This paper revisits the convergence of Stochastic Mirror Descent (SMD) in the contemporary nonconvex optimization setting. Existing results for batch-free nonconvex SMD restrict the choice of the distance generating function (DGF) to be differentiable with Lipschitz continuous gradients, thereby excluding important setups such as Shannon entropy. In this work, we present a new convergence analysis of nonconvex SMD supporting general DGF, that overcomes the above limitations and relies solely on the standard assumptions. Moreover, our convergence is established with respect to the Bregman Forward-Backward envelope, which is a stronger measure than the commonly used squared norm of gradient mapping.

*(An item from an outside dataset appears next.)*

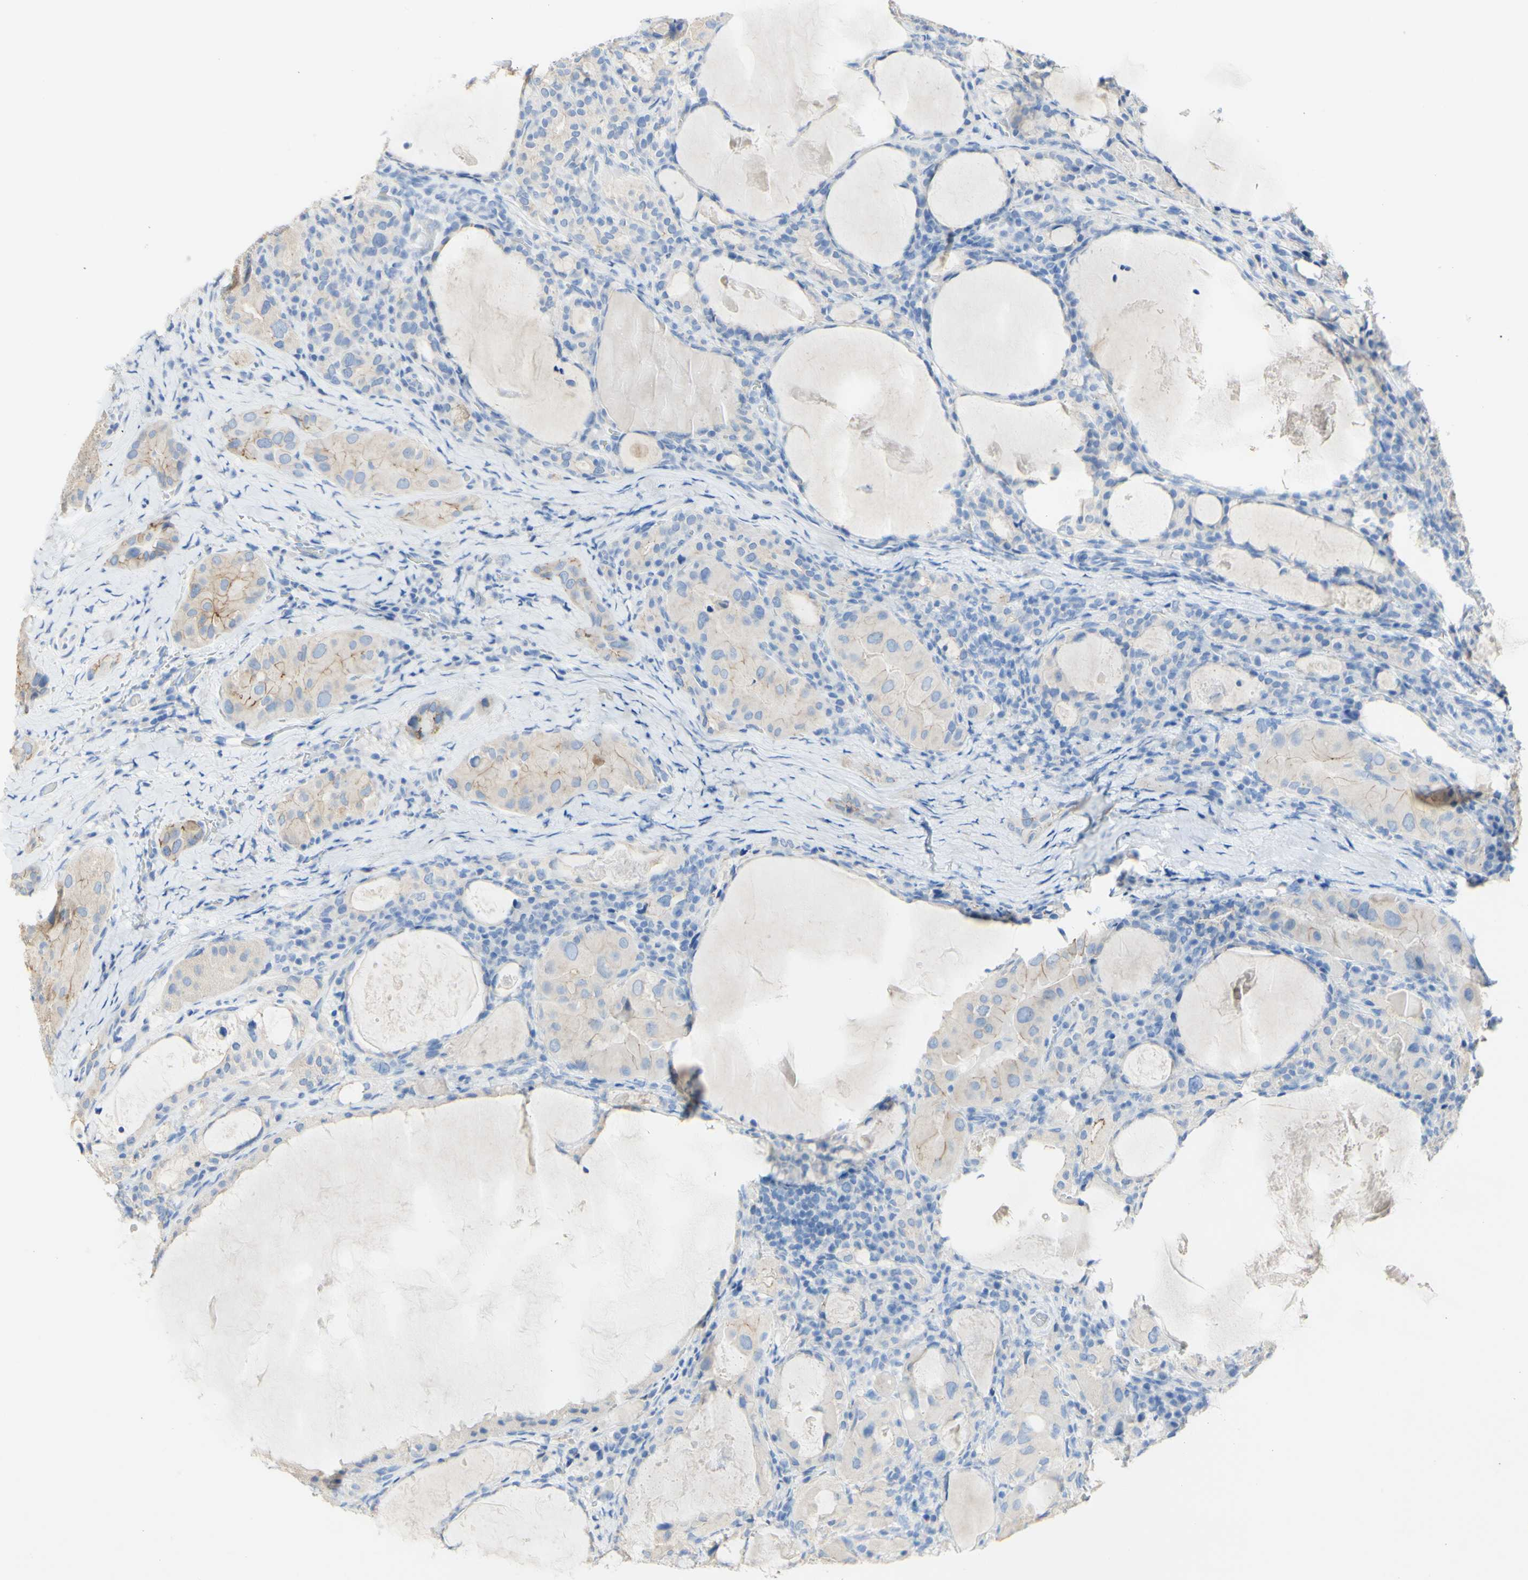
{"staining": {"intensity": "weak", "quantity": ">75%", "location": "cytoplasmic/membranous"}, "tissue": "thyroid cancer", "cell_type": "Tumor cells", "image_type": "cancer", "snomed": [{"axis": "morphology", "description": "Papillary adenocarcinoma, NOS"}, {"axis": "topography", "description": "Thyroid gland"}], "caption": "A low amount of weak cytoplasmic/membranous expression is identified in about >75% of tumor cells in thyroid cancer (papillary adenocarcinoma) tissue. (DAB IHC with brightfield microscopy, high magnification).", "gene": "DSC2", "patient": {"sex": "female", "age": 42}}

We further extend our results to guarantee high probability convergence under sub-Gaussian noise and global convergence under the generalized Bregman Proximal Polyak-{\L}ojasiewicz condition. Additionally, we illustrate the advantages of our improved SMD theory in various nonconvex machine learning tasks by harnessing nonsmooth DGFs. Notably, in the context of nonconvex differentially private (DP) learning, our theory yields a simple algorithm with a (nearly) dimension-independent utility bound. For the problem of training linear neural networks, we develop provably convergent stochastic algorithms.

翻译：本文重新审视了随机镜像下降（SMD）在现代非凸优化框架中的收敛性。现有的无批次非凸SMD结果限制了距离生成函数（DGF）的选择，要求其可微且具有Lipschitz连续梯度，从而排除了香农熵等重要情形。本文提出了一种支持一般DGF的非凸SMD新收敛分析，克服了上述局限，且仅依赖于标准假设。此外，我们的收敛性是基于布雷格曼前向后向包络建立的，这一度量比常用的梯度映射平方范数更强。我们进一步将结果扩展到次高斯噪声下的高概率收敛以及广义布雷格曼邻近Polyak-Łojasiewicz条件下的全局收敛。同时，通过利用非光滑DGF，我们展示了改进的SMD理论在各种非凸机器学习任务中的优势。值得注意的是，在非凸差分隐私（DP）学习背景下，我们的理论产生了一种具有（近乎）维度无关效用界限的简洁算法。针对线性神经网络训练问题，我们开发了可证明收敛的随机算法。